Афоня задумался среди трав и цветов. Он сам, как цветок, тоже захотел теперь делать из смерти жизнь; он думал о том, как рождаются из сыпучего скучного песка голубые, красные, желтые счастливые цветы, поднявшие к небу свои добрые лица и дышащие чистым духом в белый свет.
– Теперь я сам знаю про все! – сказал Афоня. – Иди домой, дедушка, ты опять, должно, спать захотел: у тебя глаза белые… Ты спи, а когда умрешь, ты не бойся, я узнаю у цветов, как они из праха живут, и ты опять будешь жить из своего праха. Ты, дедушка, не бойся!
Дед Тит ничего не сказал. Он невидимо улыбнулся своему доброму внуку и пошел опять в избу на печку.
А маленький Афоня остался один в поле. Он собрал желтых цветов, сколько мог их удержать в охапке, и отнес в аптеку, на лекарства, чтобы отец его не болел на войне от ран. В аптеке Афоне дали за цветы железный гребешок. Он принес его деду и подарил ему: пусть теперь дедушка чешет себе бороду тем гребешком.

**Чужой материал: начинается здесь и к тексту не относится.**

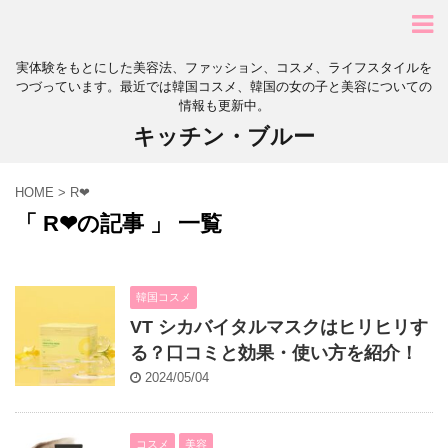
実体験をもとにした美容法、ファッション、コスメ、ライフスタイルを
つづっています。最近では韓国コスメ、韓国の女の子と美容についての
情報も更新中。
キッチン・ブルー
HOME
>
R❤︎
「 R❤︎の記事 」 一覧
韓国コスメ
VT シカバイタルマスクはヒリヒリす
る？口コミと効果・使い方を紹介！
2024/05/04
コスメ
美容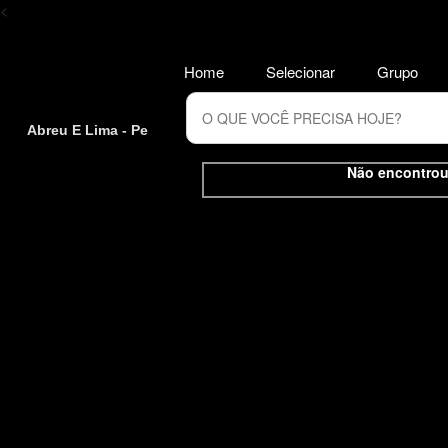
<
Home
Selecionar
Grupo
Abreu E Lima - Pe
Não encontrou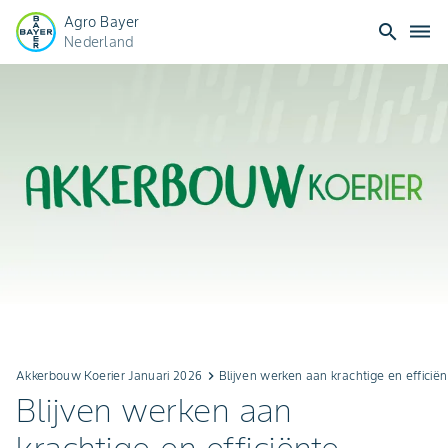
Agro Bayer
search
dehaze
Nederland
Akkerbouw Koerier Januari 2026
keyboard_arrow_right
Blijven werken aan krachtige en efficiën
Blijven werken aan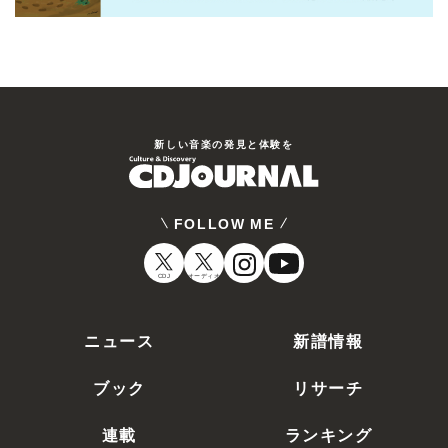
新しい⾳楽の発⾒と体験を
FOLLOW ME
CDJ
オーディオ
ニュース
新譜情報
ブック
リサーチ
連載
ランキング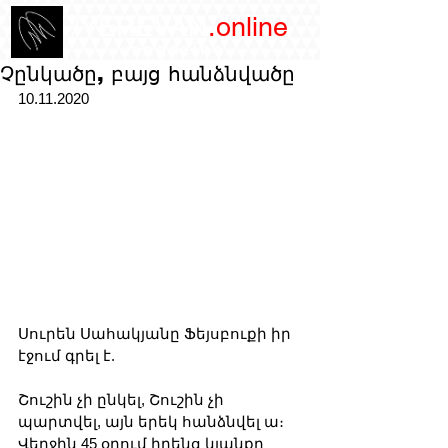
/YEREVAN
.online
magazine
Չընկածը, բայց հանձնվածը
10.11.2020
Սուրեն Սահակյանը Ֆեյսբուքի իր 
էջում գրել է.
Շուշին չի ընկել, Շուշին չի 
պարտվել, այն երեկ հանձնվել ա։ 
Վերջին 45 օրում իրենց կյանքը 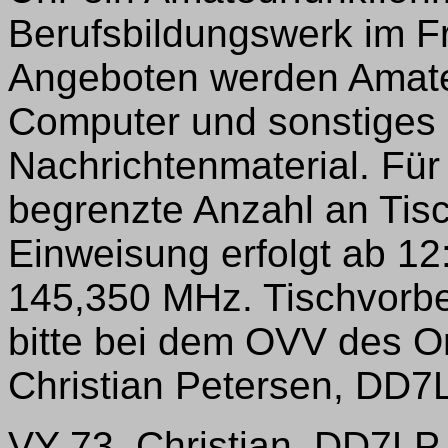
Berufsbildungswerk im Fr
Angeboten werden Amate
Computer und sonstiges 
Nachrichtenmaterial. Für 
begrenzte Anzahl an Tis
Einweisung erfolgt ab 1
145,350 MHz. Tischvorbes
bitte bei dem OVV des 
Christian Petersen, DD7LP,
VY 73, Christian, DD7L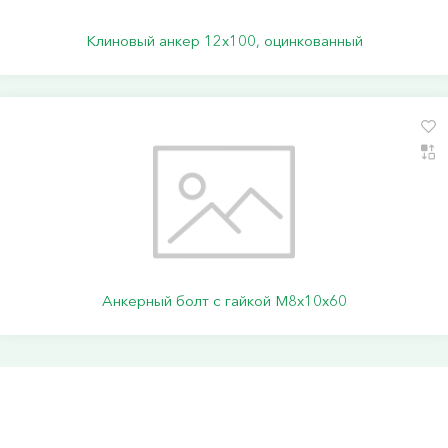
Клиновый анкер 12х100, оцинкованный
Анкерный болт с гайкой М8х10х60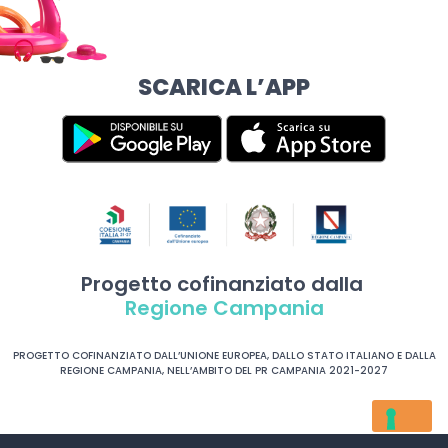
SCARICA L’APP
Progetto cofinanziato dalla
Regione Campania
PROGETTO COFINANZIATO DALL’UNIONE EUROPEA, DALLO STATO ITALIANO E DALLA
REGIONE CAMPANIA, NELL’AMBITO DEL PR CAMPANIA 2021-2027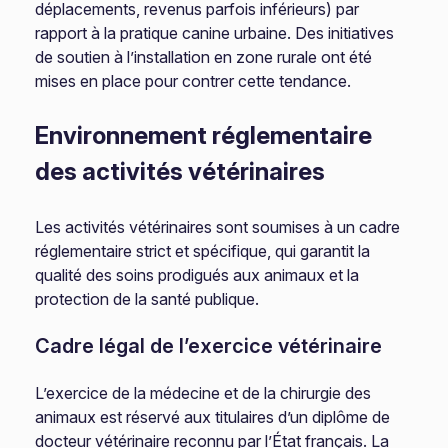
déplacements, revenus parfois inférieurs) par
rapport à la pratique canine urbaine. Des initiatives
de soutien à l’installation en zone rurale ont été
mises en place pour contrer cette tendance.
Environnement réglementaire
des activités vétérinaires
Les activités vétérinaires sont soumises à un cadre
réglementaire strict et spécifique, qui garantit la
qualité des soins prodigués aux animaux et la
protection de la santé publique.
Cadre légal de l’exercice vétérinaire
L’exercice de la médecine et de la chirurgie des
animaux est réservé aux titulaires d’un diplôme de
docteur vétérinaire reconnu par l’État français. La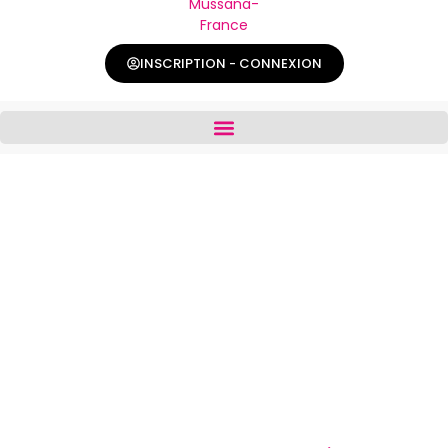
INSCRIPTION - CONNEXION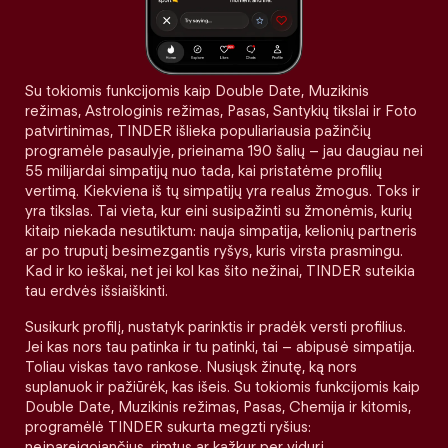
Su tokiomis funkcijomis kaip Double Date, Muzikinis
režimas, Astrologinis režimas, Pasas, Santykių tikslai ir Foto
patvirtinimas, TINDER išlieka populiariausia pažinčių
programėle pasaulyje, prieinama 190 šalių – jau daugiau nei
55 milijardai simpatijų nuo tada, kai pristatėme profilių
vertimą. Kiekviena iš tų simpatijų yra realus žmogus. Toks ir
yra tikslas. Tai vieta, kur eini susipažinti su žmonėmis, kurių
kitaip niekada nesutiktum: nauja simpatija, kelionių partneris
ar po truputį besimezgantis ryšys, kuris virsta prasmingu.
Kad ir ko ieškai, net jei kol kas šito nežinai, TINDER suteikia
tau erdvės išsiaiškinti.
Susikurk profilį, nustatyk parinktis ir pradėk versti profilius.
Jei kas nors tau patinka ir tu patinki, tai – abipusė simpatija.
Toliau viskas tavo rankose. Nusiųsk žinutę, ką nors
suplanuok ir pažiūrėk, kas išeis. Su tokiomis funkcijomis kaip
Double Date, Muzikinis režimas, Pasas, Chemija ir kitomis,
programėlė TINDER sukurta megzti ryšius:
neįpareigojančius, rimtus ar kažkur per vidurį.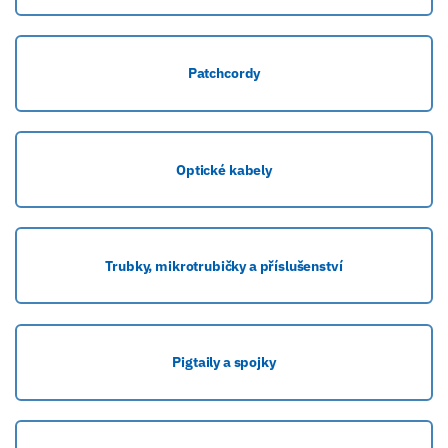
Patchcordy
Optické kabely
Trubky, mikrotrubičky a příslušenství
Pigtaily a spojky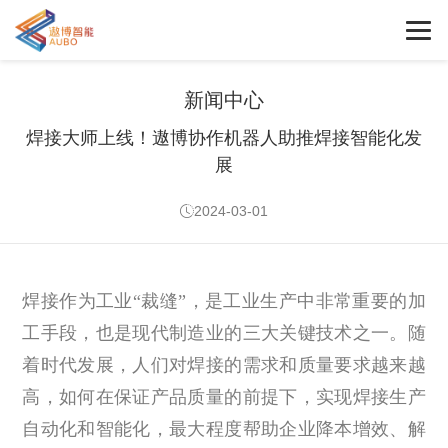
新闻中心
焊接大师上线！遨博协作机器人助推焊接智能化发
展
2024-03-01
焊接作为工业
“裁缝”，是工业生产中非常重要的加
工手段，也是现代制造业的三大关键技术之一。随
着时代发展，人们对焊接的需求和质量要求越来越
高，如何在保证产品质量的前提下，实现焊接生产
自动化和智能化，最大程度帮助企业降本增效、解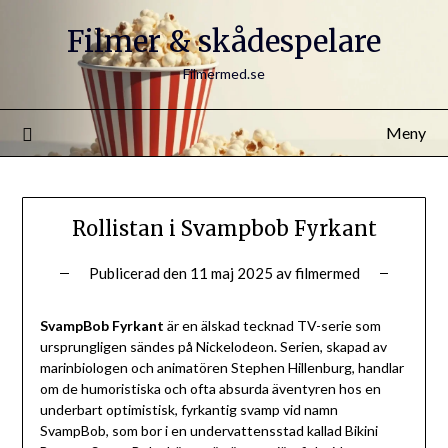
Filmer & skådespelare
Filmermed.se
Meny
Rollistan i Svampbob Fyrkant
Publicerad den
11 maj 2025
av
filmermed
SvampBob Fyrkant
är en älskad tecknad TV-serie som
ursprungligen sändes på Nickelodeon. Serien, skapad av
marinbiologen och animatören Stephen Hillenburg, handlar
om de humoristiska och ofta absurda äventyren hos en
underbart optimistisk, fyrkantig svamp vid namn
SvampBob, som bor i en undervattensstad kallad Bikini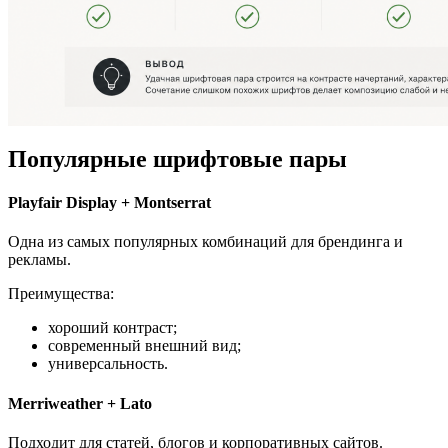
Популярные шрифтовые пары
Playfair Display + Montserrat
Одна из самых популярных комбинаций для брендинга и
рекламы.
Преимущества:
хороший контраст;
современный внешний вид;
универсальность.
Merriweather + Lato
Подходит для статей, блогов и корпоративных сайтов.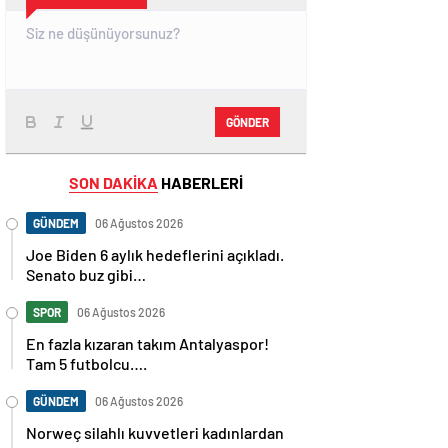
GÖNDER
SON DAKİKA
HABERLERİ
GÜNDEM
06 Ağustos 2026
Joe Biden 6 aylık hedeflerini açıkladı.
Senato buz gibi…
SPOR
06 Ağustos 2026
En fazla kızaran takım Antalyaspor!
Tam 5 futbolcu….
GÜNDEM
06 Ağustos 2026
Norweç silahlı kuvvetleri kadınlardan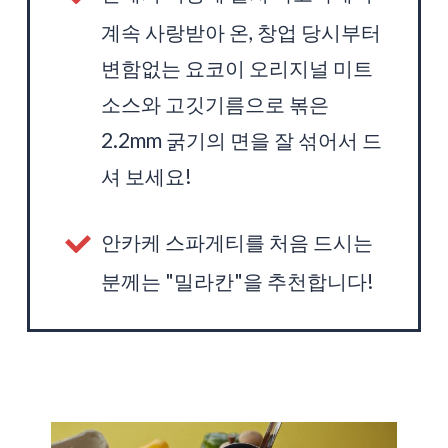
계속 사랑받아 온, 창업 당시부터
변함없는 요코이 오리지널 미트
소스와 고깃기름으로 볶은
2.2mm 굵기의 면을 잘 섞어서 드
셔 보세요!
안카케 스파게티를 처음 드시는
분께는 "밀라칸"을 추천합니다!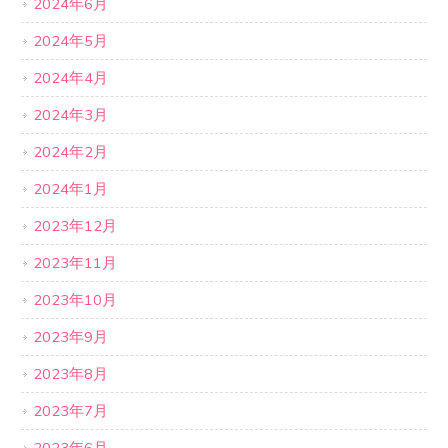
2024年6月
2024年5月
2024年4月
2024年3月
2024年2月
2024年1月
2023年12月
2023年11月
2023年10月
2023年9月
2023年8月
2023年7月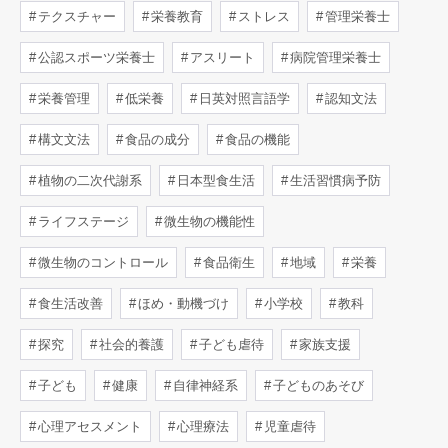
テクスチャー
栄養教育
ストレス
管理栄養士
公認スポーツ栄養士
アスリート
病院管理栄養士
栄養管理
低栄養
日英対照言語学
認知文法
構文文法
食品の成分
食品の機能
植物の二次代謝系
日本型食生活
生活習慣病予防
ライフステージ
微生物の機能性
微生物のコントロール
食品衛生
地域
栄養
食生活改善
ほめ・動機づけ
小学校
教科
探究
社会的養護
子ども虐待
家族支援
子ども
健康
自律神経系
子どものあそび
心理アセスメント
心理療法
児童虐待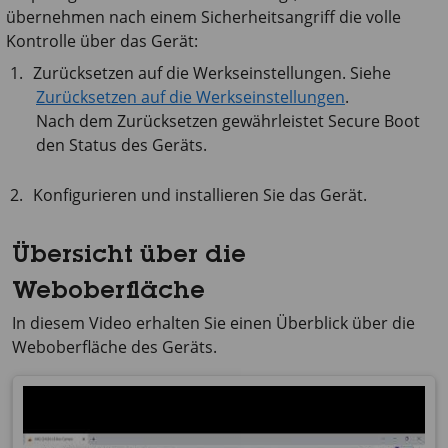
übernehmen nach einem Sicherheitsangriff die volle
Kontrolle über das Gerät:
Zurücksetzen auf die Werkseinstellungen. Siehe
Zurücksetzen auf die Werkseinstellungen
.
Nach dem Zurücksetzen gewährleistet Secure Boot
den Status des Geräts.
Konfigurieren und installieren Sie das Gerät.
Übersicht über die
Weboberfläche
In diesem Video erhalten Sie einen Überblick über die
Weboberfläche des Geräts.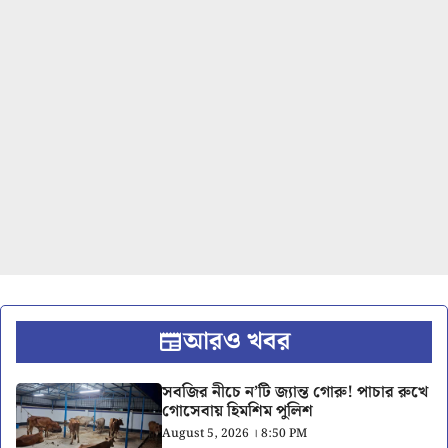
আরও খবর
সবজির নীচে ন’টি জ্যান্ত গোরু! পাচার রুখে
গোসেবায় হিমশিম পুলিশ
August 5, 2026 । 8:50 PM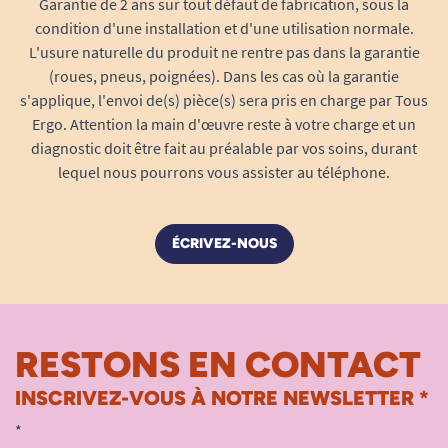
Garantie de 2 ans sur tout défaut de fabrication, sous la
condition d'une installation et d'une utilisation normale.
L'usure naturelle du produit ne rentre pas dans la garantie
1
2
3
91
(roues, pneus, poignées). Dans les cas où la garantie
s'applique, l'envoi de(s) pièce(s) sera pris en charge par Tous
Ergo. Attention la main d'œuvre reste à votre charge et un
diagnostic doit être fait au préalable par vos soins, durant
lequel nous pourrons vous assister au téléphone.
ÉCRIVEZ-NOUS
RESTONS EN CONTACT
INSCRIVEZ-VOUS À NOTRE NEWSLETTER *
*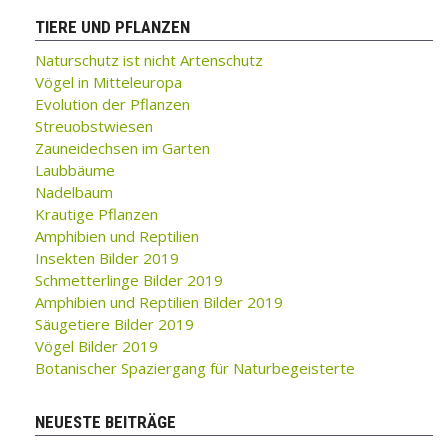
TIERE UND PFLANZEN
Naturschutz ist nicht Artenschutz
Vögel in Mitteleuropa
Evolution der Pflanzen
Streuobstwiesen
Zauneidechsen im Garten
Laubbäume
Nadelbaum
Krautige Pflanzen
Amphibien und Reptilien
Insekten Bilder 2019
Schmetterlinge Bilder 2019
Amphibien und Reptilien Bilder 2019
Säugetiere Bilder 2019
Vögel Bilder 2019
Botanischer Spaziergang für Naturbegeisterte
NEUESTE BEITRÄGE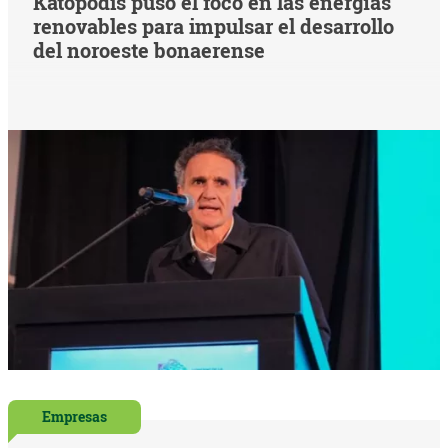
Katopodis puso el foco en las energías
renovables para impulsar el desarrollo
del noroeste bonaerense
Empresas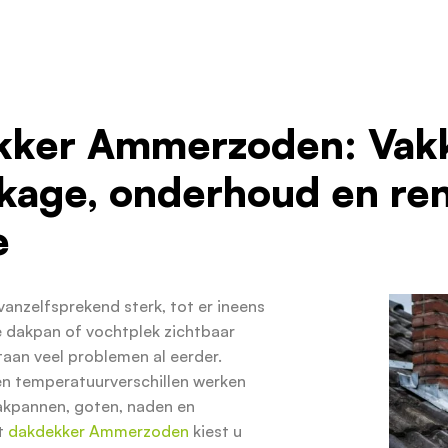
ker Ammerzoden: Vakku
kage, onderhoud en ren
e
 vanzelfsprekend sterk, tot er ineens
e dakpan of vochtplek zichtbaar
aan veel problemen al eerder.
 en temperatuurverschillen werken
akpannen, goten, naden en
et
dakdekker Ammerzoden
kiest u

– Спасибо тебе, Афонюшка, – сказал дед. – А цветы тебе ничего не сказывали, из чего они в мертвом песке живут?
– Не сказывали, – ответил Афоня. – Ты вон сколько живешь, и то не знаешь. А говорил, что знаешь про все. Ты не знаешь.
– Правда твоя, – согласился дед.
– Они молча живут, надо у них допытаться, – сказал Афоня. – Чего все цветы молчат, а сами знают?
Дед кротко улыбнулся, погладил головку внука и посмотрел на него, как на цветок, растущий на земле. А потом дедушка спрятал гребешок за пазуху и опять заснул.